ENUNCIADO 1
Substitua "ONU" por "Organização das Nações Unidas" na notícia sobre o inquérito da ONU, desde "Posição não é" até "palestiniana em Gaza.", inclusive, e transcreva esse trecho já com a alteração.
ENUNCIADO 2
Retome a notícia sobre o inquérito da ONU a partir do ponto em que ela termina, dando-lhe continuidade.

TRECHO PARA LEITURA
_ _ _ _ _
Daniel Meron, o embaixador de Israel junto das Nações Unidas em Genebra, considerou as conclusões do inquérito “escandalosas” e “falsas”, acusando os seus autores de agirem a mando do Hamas.
“Israel rejeita categoricamente o ataque difamatório publicada hoje por esta comissão de inquérito”, declarou Meron, citado pela Reuters. Confrontada com as críticas, Navi Pillay ripostou: “Gostava que nos dissessem onde é que nos enganamos em relação aos factos, ou então que cooperassem connosco.”
Posição não é ainda assumida pela ONU
O documento de 72 páginas da comissão de inquérito representa a análise legal mais profunda das Nações Unidas sobre o assunto a ser apresentada até à data, mas a referida comissão é independente e as suas conclusões não representam necessariamente a opinião da ONU no seu todo, ressalva a Reuters. Navi Pillay, no entanto, diz esperar que o actual responsável máximo da ONU para os direitos humanos, Volker Türk, e o secretário-geral da organização, António Guterres, leiam o relatório e que “sejam guiados pelos factos”.
A ONU ainda não usou oficialmente o termo “genocídio” para se referir ao prolongado ataque israelita contra a população palestiniana em Gaza.
Paralelamente, Israel enfrenta um processo por genocídio junto do Tribunal Internacional de Justiça. O governo israelita tem rejeitado a acusação e justificado as suas acções com o direito à autodefesa na sequência dos ataques de 7 de Outubro de 2023, do Hamas, contra território israelita, que na altura vitimou cerca de 1200 pessoas e resultou na tomada de 250 reféns levados para Gaza.
A subsequente guerra em Gaza, por seu turno, matou mais de 64.000 pessoas, segundo as autoridades locais, e observadores internacionais dizem estar em curso uma fome no território.
A Convenção das Nações Unidas sobre o Genocídio, de 1948, adoptada no rescaldo do Holocausto, ou seja, da morte de milhões de judeus às mãos da Alemanha Nazi, define o genocídio como um conjunto de crimes “com a intenção de destruir, no seu todo ou em parte, um grupo nacional, étnico, racial ou religioso”.
_ _ _ _ _
Pessoas ou mãos fotografadas com articulações:
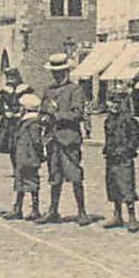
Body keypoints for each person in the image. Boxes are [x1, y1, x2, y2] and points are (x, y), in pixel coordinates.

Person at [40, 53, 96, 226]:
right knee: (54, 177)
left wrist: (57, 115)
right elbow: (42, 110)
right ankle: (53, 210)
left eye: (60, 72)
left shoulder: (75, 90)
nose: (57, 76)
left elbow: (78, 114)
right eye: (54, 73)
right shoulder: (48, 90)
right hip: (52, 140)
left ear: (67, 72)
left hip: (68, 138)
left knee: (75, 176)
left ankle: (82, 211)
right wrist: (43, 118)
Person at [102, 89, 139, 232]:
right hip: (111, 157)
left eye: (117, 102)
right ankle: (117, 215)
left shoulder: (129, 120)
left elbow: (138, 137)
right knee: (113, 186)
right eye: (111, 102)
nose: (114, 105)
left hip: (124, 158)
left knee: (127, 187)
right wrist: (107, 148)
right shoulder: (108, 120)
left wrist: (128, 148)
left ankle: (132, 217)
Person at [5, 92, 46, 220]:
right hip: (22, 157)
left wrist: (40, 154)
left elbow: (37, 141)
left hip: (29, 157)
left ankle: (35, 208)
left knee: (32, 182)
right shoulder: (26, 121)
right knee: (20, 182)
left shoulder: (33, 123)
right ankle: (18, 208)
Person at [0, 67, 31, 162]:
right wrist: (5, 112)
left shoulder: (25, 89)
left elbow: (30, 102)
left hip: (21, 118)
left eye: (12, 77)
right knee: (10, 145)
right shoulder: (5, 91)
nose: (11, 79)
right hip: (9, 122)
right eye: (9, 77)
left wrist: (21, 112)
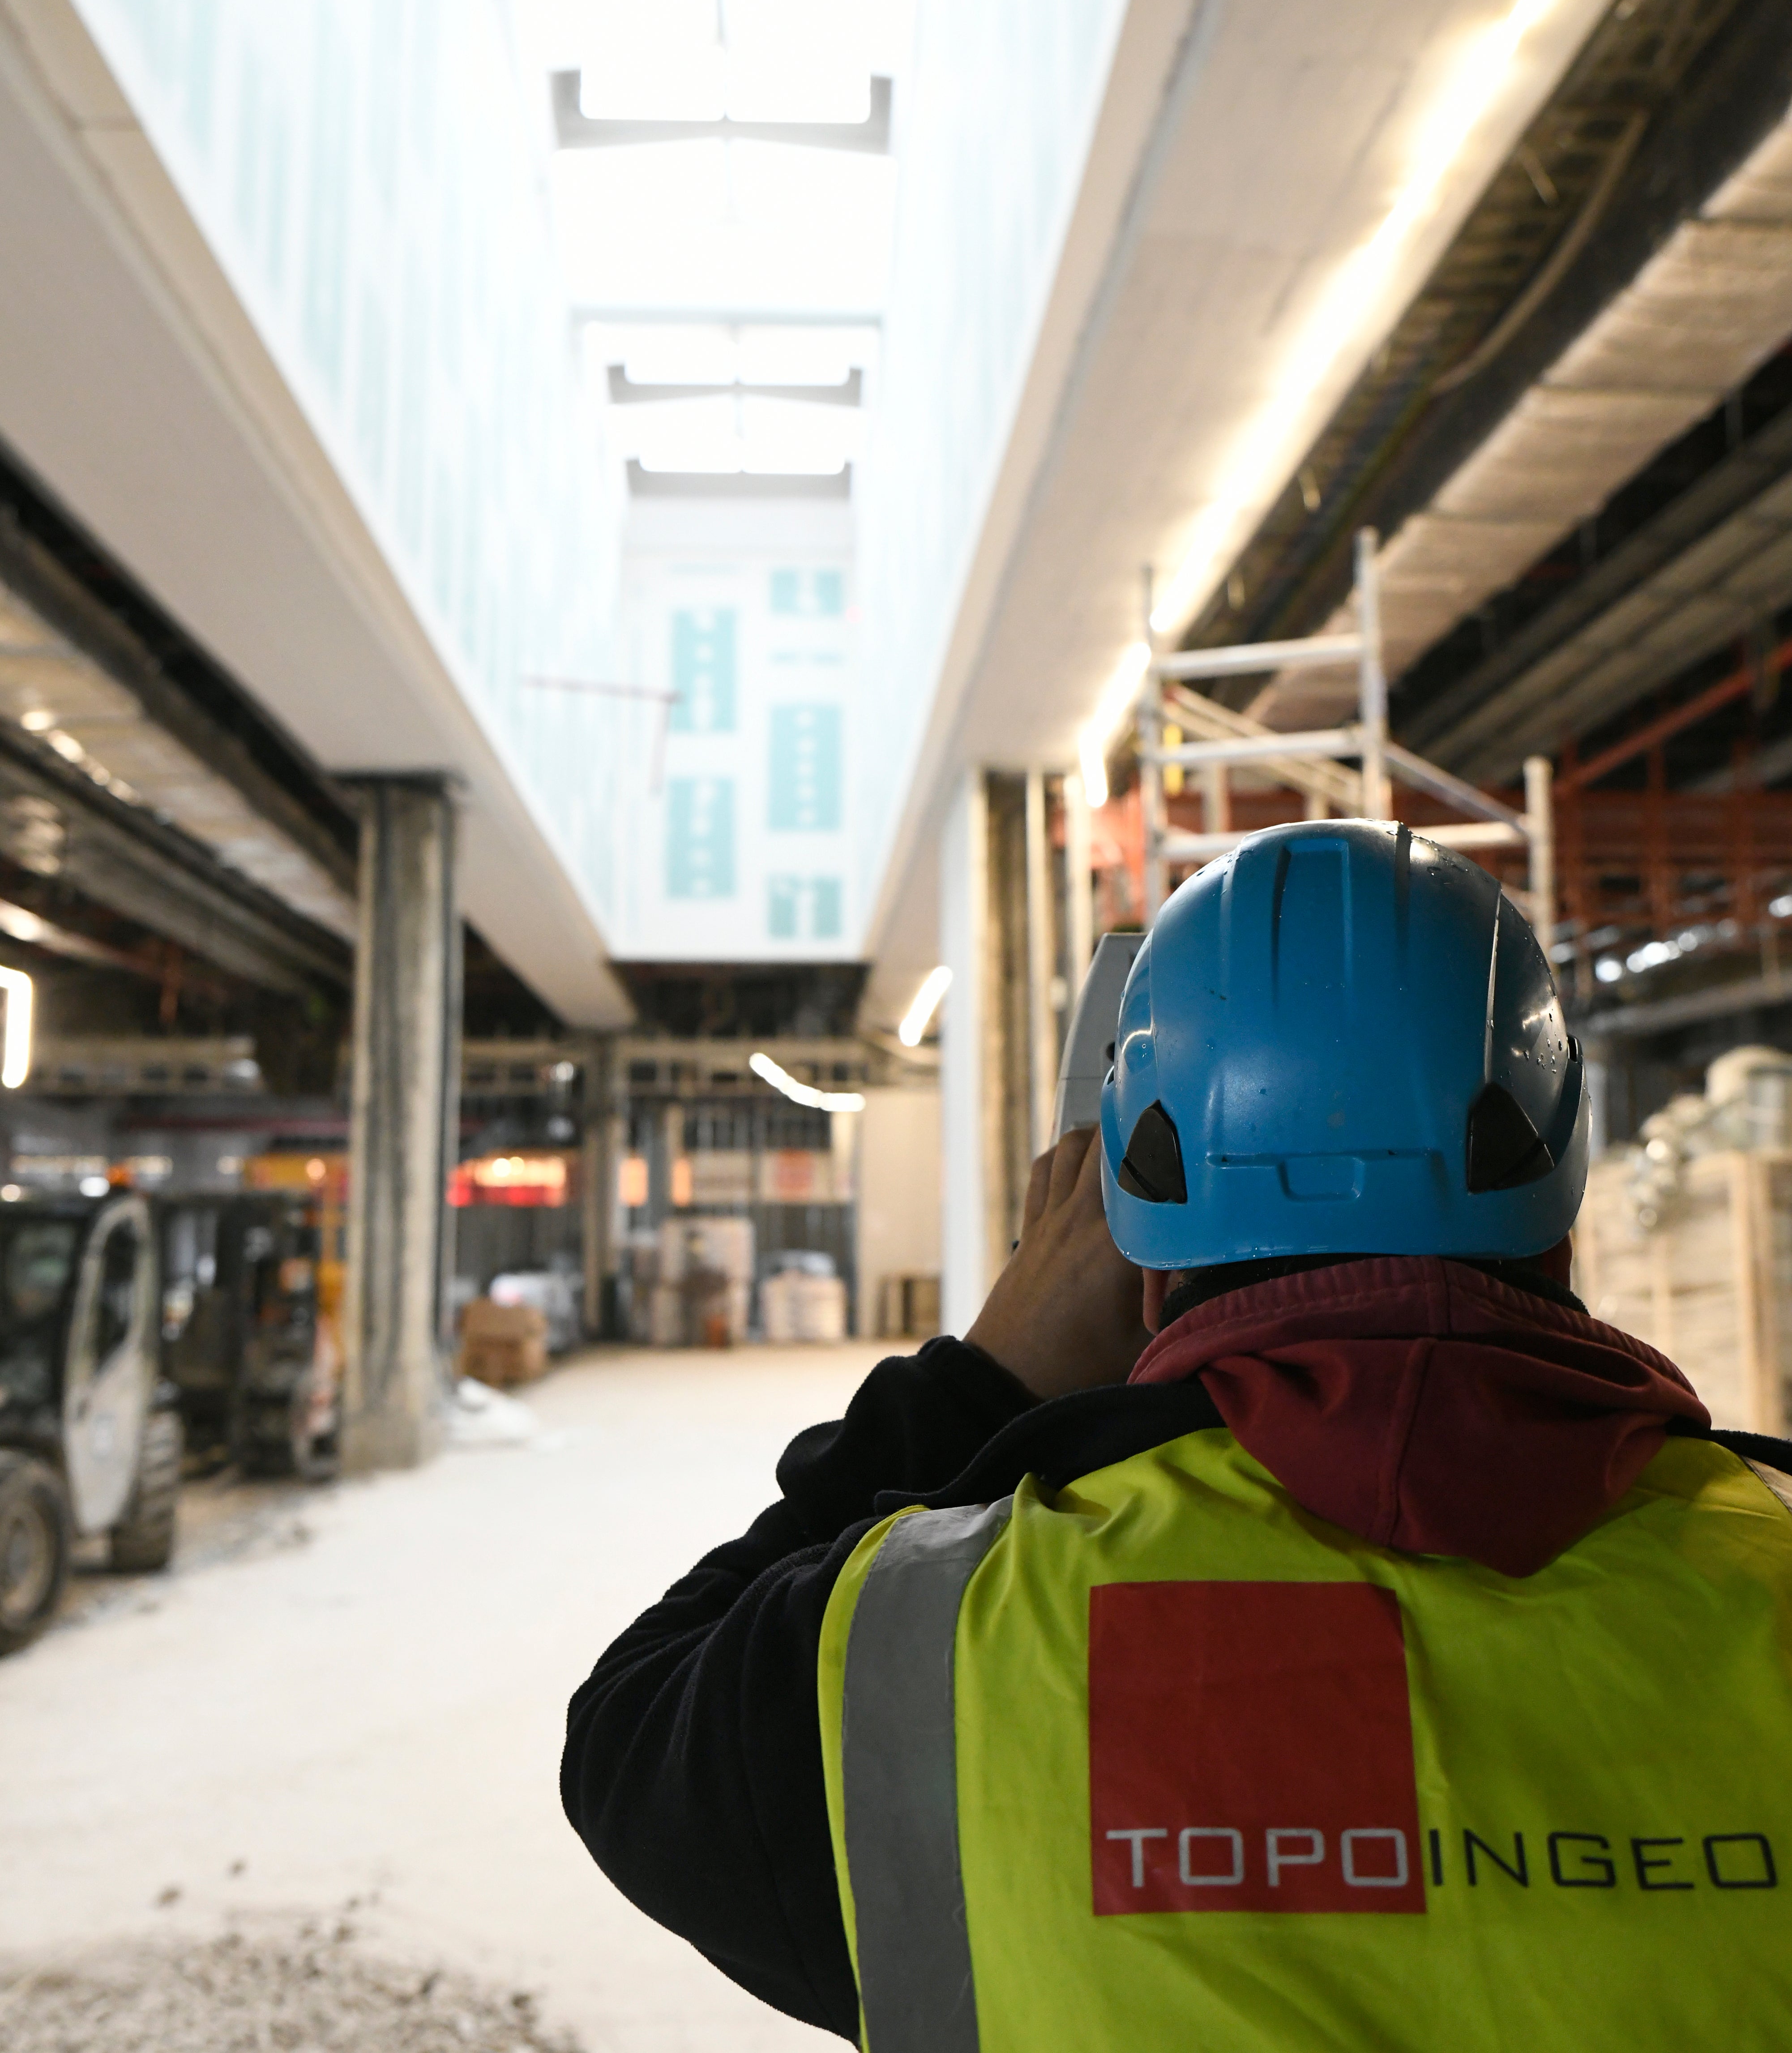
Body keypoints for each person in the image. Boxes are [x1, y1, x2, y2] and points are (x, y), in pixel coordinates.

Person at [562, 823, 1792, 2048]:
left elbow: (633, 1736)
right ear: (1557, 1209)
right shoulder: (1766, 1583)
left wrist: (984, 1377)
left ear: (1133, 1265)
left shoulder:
_ _ _ _ _
RESPOSTA ESCRITA 1
Posição não é ainda assumida pela Organização das Nações Unidas
O documento de 72 páginas da comissão de inquérito representa a análise legal mais profunda das Nações Unidas sobre o assunto a ser apresentada até à data, mas a referida comissão é independente e as suas conclusões não representam necessariamente a opinião da Organização das Nações Unidas no seu todo, ressalva a Reuters. Navi Pillay, no entanto, diz esperar que o actual responsável máximo da Organização das Nações Unidas para os direitos humanos, Volker Türk, e o secretário-geral da organização, António Guterres, leiam o relatório e que “sejam guiados pelos factos”.
A Organização das Nações Unidas ainda não usou oficialmente o termo “genocídio” para se referir ao prolongado ataque israelita contra a população palestiniana em Gaza.

RESPOSTA ESCRITA 2
Para se considerar que ocorreu um genocídio, pelo menos um de cinco actos, sob a intenção anteriormente referida, tem de acontecer. A comissão de inquérito da ONU considerou que ocorreram quatro em Gaza: mortes, a inflicção de danos físicos ou mentais graves, a inflicção deliberada de condições de vida em vista à destruição total ou em parte dos palestinianos, e a imposição de medidas destinadas a evitar nascimentos. O relatório cita entrevistas com vítimas, testemunhas e médicos, documentos de veracidade confirmada e imagens de satélite para sustentar as acusações.
O documento também conclui que várias afirmações de Netanyahu e de outros responsáveis israelitas são “prova directa de intenção genocida”. Cita, por exemplo, uma carta do primeiro-ministro aos soldados israelitas, redigida em Novembro de 2023, em que descreve a guerra em Gaza como uma “guerra santa de aniquilação total”, citando o Velho Testamento. O Presidente israelita Isaac Herzog e o ex-ministro da Defesa, Yoav Gallant, também são visados pela acusação.
Pillay, hoje com 83 anos, presidiu a um tribunal das Nações Unidas para o genocídio do Ruanda, em que morreram mais de um milhão de pessoas em 1994, e considerou que ambas as situações são comparáveis: “Desumanizas as vítimas. Dizes que são animais, e então, sem consciência, podes matá-las.”